◆ BRIEF ◆
Each line of the records that holds "enfants" should be shown in full.

*** Opening DATA UNDER STUDY ***

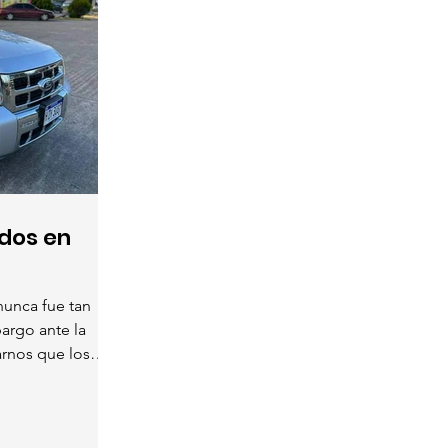
dos en
nunca fue tan
bargo ante la
arnos que los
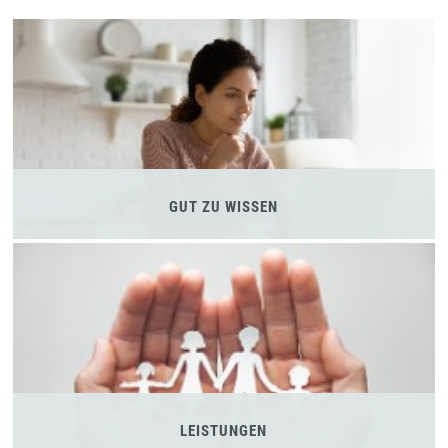
GUT ZU WISSEN
LEISTUNGEN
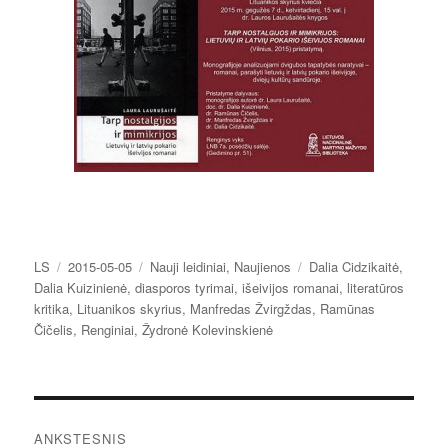
Autorius
Paskelbta
Kategorijos
Žymos
LS
2015-05-05
Nauji leidiniai
,
Naujienos
Dalia Cidzikaitė
,
Dalia Kuizinienė
,
diasporos tyrimai
,
išeivijos romanai
,
literatūros
kritika
,
Lituanikos skyrius
,
Manfredas Žvirgždas
,
Ramūnas
Čičelis
,
Renginiai
,
Žydronė Kolevinskienė
Navigacija
ANKSTESNIS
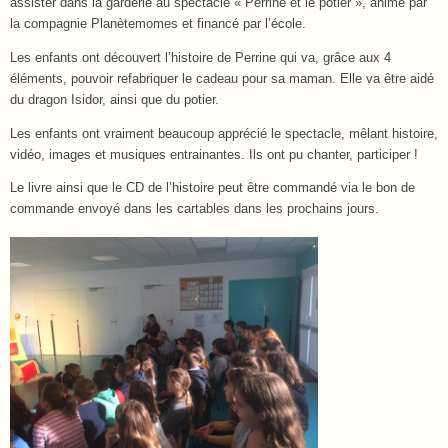
assister dans la garderie au spectacle « Perrine et le potier », animé par
la compagnie Planètemomes et financé par l’école.
Les enfants ont découvert l’histoire de Perrine qui va, grâce aux 4
éléments, pouvoir refabriquer le cadeau pour sa maman. Elle va être aidé
du dragon Isidor, ainsi que du potier.
Les enfants ont vraiment beaucoup apprécié le spectacle, mêlant histoire,
vidéo, images et musiques entrainantes. Ils ont pu chanter, participer !
Le livre ainsi que le CD de l’histoire peut être commandé via le bon de
commande envoyé dans les cartables dans les prochains jours.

*** Closing DATA UNDER STUDY ***

◆ WRITTEN ANSWER ◆
Les enfants ont découvert l’histoire de Perrine qui va, grâce aux 4
Les enfants ont vraiment beaucoup apprécié le spectacle, mêlant histoire,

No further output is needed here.